Malemijo.com is a place to document the experiences of one family (the Zolins) who left the ‘rat race’ in 1976 and opted out of society to go homesteading in East Gippsland. There were many families doing similar things at that time, but few who documented it as thoroughly as Mario and Lesley Zolin did. From the start, they styled Malemijo as an ‘experimental farm’. It was a grand experiment indeed!

In these pages you’ll find transcriptions of the journal that Lesley kept from 1976 to 1981 and reproductions of a great deal of information that Mario and Lesley created to inform and educate others who were interested in choosing a more self determined way of life.

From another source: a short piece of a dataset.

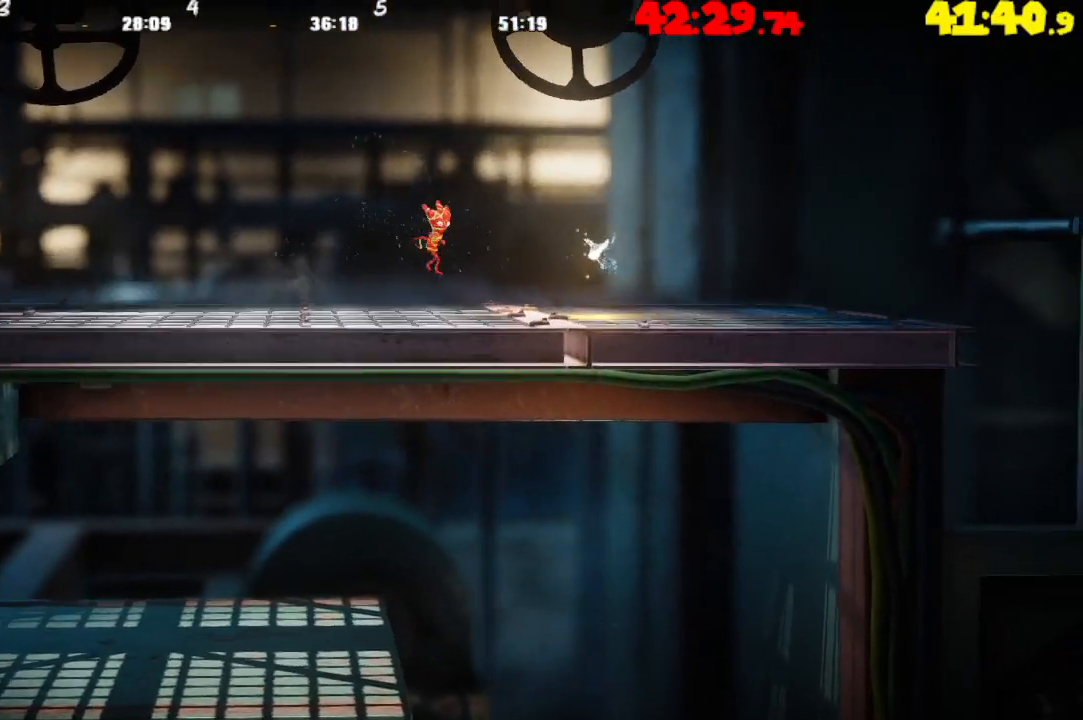
{"buttons": [], "left_stick": "right", "right_stick": "center", "events": [[100, "CROSS", "down"], [150, "CROSS", "up"], [300, "CROSS", "down"], [383, "CROSS", "up"]]}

As I add that existing content to the website, I may be tempted to provide updates that bring it into line with what’s going on today, in a world where we seem to be less self-determined and living less sustainably than we were in the seventies. Heaven forbid that I should turn into one of those older people who bemoans a younger generation. I feel too young to be doing that… and yet… I have to ask. What the hell are we doing? Reading through all this material of Mum’s and Dad’s as I prepare it for upload, the question becomes stronger and stronger. How did we not hear what was being discovered four and more decades ago about our progress on the road to self-destruction. How did we not listen? How did we do so little in response? How do we justify ubiquitous air conditioning, Toorak tractors in every driveway, shopping as a way to feel better, a throwaway mindset… still!?

Oh, and my name is Miriam. I’m the daughter. The four of us (Mum, Dad, my brother Joe and me) were the active participants in this experiment.

Perhaps by starting this site, I’m continuing what Malemijo experimental farm started out to achieve.

At the very least, I hope someone (or maybe more than one) finds what I put here useful. Dad always used to be against ‘re-inventing the wheel’.  If we learned anything that helps anybody … then that’s as good a reason as any to keep the words alive.